──────── Exercise data ────────

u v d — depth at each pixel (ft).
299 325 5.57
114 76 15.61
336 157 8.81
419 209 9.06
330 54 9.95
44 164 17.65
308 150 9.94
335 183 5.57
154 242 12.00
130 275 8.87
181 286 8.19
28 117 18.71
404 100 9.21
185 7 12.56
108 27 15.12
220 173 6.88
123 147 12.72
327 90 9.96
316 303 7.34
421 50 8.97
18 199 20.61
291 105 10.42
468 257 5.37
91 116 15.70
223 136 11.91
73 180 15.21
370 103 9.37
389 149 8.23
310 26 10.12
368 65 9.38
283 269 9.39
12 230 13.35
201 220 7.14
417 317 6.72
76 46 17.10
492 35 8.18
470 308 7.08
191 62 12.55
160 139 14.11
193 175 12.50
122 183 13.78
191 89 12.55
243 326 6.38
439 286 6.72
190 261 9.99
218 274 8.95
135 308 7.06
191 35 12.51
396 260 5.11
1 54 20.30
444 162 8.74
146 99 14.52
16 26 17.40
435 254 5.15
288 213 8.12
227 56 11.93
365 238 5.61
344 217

────────

__Exercise__: Reproduce each record above exactly, keeping every word as it stands.

__Exercise response__:
u v d — depth at each pixel (ft).
299 325 5.57
114 76 15.61
336 157 8.81
419 209 9.06
330 54 9.95
44 164 17.65
308 150 9.94
335 183 5.57
154 242 12.00
130 275 8.87
181 286 8.19
28 117 18.71
404 100 9.21
185 7 12.56
108 27 15.12
220 173 6.88
123 147 12.72
327 90 9.96
316 303 7.34
421 50 8.97
18 199 20.61
291 105 10.42
468 257 5.37
91 116 15.70
223 136 11.91
73 180 15.21
370 103 9.37
389 149 8.23
310 26 10.12
368 65 9.38
283 269 9.39
12 230 13.35
201 220 7.14
417 317 6.72
76 46 17.10
492 35 8.18
470 308 7.08
191 62 12.55
160 139 14.11
193 175 12.50
122 183 13.78
191 89 12.55
243 326 6.38
439 286 6.72
190 261 9.99
218 274 8.95
135 308 7.06
191 35 12.51
396 260 5.11
1 54 20.30
444 162 8.74
146 99 14.52
16 26 17.40
435 254 5.15
288 213 8.12
227 56 11.93
365 238 5.61
344 217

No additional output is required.